[Opening Data excerpts section]

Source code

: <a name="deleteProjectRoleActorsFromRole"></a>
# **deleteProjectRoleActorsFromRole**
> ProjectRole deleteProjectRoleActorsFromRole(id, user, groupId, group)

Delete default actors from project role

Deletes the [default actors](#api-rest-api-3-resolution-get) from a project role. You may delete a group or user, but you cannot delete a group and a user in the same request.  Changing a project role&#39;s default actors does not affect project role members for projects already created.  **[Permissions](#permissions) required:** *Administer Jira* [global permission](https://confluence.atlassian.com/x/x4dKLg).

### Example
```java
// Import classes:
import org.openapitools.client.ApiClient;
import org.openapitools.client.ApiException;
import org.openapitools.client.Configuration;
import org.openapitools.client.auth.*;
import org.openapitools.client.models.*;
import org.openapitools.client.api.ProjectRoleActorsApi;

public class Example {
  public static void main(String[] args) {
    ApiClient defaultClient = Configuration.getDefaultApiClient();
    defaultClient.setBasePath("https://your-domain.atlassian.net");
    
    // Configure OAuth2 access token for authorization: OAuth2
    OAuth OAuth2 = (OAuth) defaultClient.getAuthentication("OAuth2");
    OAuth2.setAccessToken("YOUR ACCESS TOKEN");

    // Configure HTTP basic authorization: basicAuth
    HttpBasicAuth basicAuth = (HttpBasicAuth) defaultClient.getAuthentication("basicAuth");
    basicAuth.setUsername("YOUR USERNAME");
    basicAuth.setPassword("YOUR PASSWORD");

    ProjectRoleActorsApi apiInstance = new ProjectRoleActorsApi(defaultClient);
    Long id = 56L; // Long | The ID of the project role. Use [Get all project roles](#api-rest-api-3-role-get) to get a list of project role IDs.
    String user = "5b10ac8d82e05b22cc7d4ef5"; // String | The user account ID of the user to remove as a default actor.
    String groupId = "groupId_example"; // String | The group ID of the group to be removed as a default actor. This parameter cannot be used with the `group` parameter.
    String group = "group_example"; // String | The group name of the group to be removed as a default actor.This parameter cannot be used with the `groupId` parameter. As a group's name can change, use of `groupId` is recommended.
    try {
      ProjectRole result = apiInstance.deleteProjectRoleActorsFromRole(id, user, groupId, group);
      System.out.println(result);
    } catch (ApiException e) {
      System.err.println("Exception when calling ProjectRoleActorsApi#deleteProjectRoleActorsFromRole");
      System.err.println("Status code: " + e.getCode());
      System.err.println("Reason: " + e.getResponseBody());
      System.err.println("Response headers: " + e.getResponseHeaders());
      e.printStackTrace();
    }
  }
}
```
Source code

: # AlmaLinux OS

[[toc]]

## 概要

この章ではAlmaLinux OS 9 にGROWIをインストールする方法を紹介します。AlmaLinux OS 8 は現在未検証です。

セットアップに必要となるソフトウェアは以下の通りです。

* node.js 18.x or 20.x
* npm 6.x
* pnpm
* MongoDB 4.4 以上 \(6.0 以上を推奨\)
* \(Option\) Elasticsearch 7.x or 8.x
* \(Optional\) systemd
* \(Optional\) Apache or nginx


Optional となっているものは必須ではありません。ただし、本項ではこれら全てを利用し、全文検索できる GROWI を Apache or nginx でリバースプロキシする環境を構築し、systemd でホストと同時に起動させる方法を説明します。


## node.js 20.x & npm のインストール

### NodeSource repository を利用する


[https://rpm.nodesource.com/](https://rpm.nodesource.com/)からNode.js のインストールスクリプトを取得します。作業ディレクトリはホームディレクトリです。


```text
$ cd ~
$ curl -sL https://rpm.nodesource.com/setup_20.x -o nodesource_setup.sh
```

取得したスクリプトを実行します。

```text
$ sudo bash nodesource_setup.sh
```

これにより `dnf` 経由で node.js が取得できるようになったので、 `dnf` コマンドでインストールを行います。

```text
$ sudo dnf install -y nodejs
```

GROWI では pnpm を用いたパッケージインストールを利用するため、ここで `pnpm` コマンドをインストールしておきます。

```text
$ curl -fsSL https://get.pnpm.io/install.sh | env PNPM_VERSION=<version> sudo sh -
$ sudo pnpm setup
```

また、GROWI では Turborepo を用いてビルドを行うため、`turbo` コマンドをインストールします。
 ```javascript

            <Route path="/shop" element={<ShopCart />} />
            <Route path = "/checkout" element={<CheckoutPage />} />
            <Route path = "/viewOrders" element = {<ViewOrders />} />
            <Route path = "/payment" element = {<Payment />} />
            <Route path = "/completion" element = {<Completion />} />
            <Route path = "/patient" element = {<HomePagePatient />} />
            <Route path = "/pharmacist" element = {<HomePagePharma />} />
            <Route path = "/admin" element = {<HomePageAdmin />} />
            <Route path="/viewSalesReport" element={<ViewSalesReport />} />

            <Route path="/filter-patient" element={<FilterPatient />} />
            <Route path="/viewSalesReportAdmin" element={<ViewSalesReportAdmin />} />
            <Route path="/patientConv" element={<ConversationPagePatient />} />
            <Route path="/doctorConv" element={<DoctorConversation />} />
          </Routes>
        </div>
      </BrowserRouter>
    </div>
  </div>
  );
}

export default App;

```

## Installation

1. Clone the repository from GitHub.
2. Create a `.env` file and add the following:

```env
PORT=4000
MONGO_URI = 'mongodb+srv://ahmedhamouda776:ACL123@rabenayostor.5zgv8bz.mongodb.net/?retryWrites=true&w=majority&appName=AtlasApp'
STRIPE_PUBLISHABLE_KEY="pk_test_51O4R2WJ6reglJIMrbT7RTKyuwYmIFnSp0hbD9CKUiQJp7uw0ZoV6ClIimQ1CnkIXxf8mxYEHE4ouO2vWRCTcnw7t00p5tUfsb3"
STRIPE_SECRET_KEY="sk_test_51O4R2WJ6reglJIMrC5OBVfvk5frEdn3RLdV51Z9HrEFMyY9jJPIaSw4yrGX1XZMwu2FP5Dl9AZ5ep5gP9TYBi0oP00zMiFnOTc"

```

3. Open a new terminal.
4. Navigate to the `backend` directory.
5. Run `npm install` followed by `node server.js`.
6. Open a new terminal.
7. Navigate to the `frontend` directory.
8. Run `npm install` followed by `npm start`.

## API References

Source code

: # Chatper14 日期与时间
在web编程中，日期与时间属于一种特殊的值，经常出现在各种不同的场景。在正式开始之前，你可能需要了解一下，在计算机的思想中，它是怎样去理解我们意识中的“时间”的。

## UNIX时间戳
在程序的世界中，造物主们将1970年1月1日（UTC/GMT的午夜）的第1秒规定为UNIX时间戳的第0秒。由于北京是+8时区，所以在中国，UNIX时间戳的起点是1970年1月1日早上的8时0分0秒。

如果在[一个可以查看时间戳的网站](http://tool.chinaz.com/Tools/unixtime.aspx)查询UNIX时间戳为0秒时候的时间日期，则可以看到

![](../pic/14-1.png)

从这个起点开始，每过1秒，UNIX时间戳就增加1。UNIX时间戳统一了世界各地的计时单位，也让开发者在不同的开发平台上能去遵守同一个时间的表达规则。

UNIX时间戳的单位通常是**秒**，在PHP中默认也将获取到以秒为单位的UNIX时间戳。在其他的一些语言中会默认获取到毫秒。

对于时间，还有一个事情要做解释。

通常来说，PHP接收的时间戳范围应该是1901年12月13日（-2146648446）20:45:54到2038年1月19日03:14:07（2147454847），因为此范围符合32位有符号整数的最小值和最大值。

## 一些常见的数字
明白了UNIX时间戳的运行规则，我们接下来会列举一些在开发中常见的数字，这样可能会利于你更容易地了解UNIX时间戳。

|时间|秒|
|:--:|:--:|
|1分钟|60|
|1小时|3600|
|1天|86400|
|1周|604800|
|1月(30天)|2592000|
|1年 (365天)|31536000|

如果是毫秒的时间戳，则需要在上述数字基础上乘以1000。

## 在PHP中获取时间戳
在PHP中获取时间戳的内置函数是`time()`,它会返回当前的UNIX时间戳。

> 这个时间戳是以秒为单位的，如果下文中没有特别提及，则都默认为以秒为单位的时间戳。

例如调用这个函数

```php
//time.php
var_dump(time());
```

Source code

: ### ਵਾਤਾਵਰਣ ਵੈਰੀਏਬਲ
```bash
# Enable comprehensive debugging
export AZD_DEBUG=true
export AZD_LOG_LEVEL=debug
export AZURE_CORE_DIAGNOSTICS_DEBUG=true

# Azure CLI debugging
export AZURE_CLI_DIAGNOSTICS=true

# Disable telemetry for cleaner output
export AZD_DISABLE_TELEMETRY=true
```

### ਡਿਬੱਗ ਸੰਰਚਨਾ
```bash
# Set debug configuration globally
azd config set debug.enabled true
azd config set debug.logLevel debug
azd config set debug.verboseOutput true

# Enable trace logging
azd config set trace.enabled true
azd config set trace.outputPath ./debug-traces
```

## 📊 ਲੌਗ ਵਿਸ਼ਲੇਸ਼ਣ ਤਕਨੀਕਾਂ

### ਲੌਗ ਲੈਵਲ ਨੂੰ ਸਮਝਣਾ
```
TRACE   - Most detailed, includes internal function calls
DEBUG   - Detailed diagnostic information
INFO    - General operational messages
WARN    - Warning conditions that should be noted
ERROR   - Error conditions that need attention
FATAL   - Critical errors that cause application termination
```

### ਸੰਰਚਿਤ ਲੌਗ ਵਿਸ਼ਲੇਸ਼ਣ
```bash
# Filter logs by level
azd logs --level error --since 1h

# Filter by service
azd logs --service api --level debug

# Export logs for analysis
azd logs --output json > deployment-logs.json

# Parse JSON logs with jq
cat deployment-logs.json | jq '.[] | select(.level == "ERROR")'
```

[Closing Data excerpts section]

_Problem requirements_
What the answer needs is every line from the data above with "logs" in it.

_Response to the task_
# Filter logs by level
azd logs --level error --since 1h
azd logs --service api --level debug
# Export logs for analysis
azd logs --output json > deployment-logs.json
# Parse JSON logs with jq
cat deployment-logs.json | jq '.[] | select(.level == "ERROR")'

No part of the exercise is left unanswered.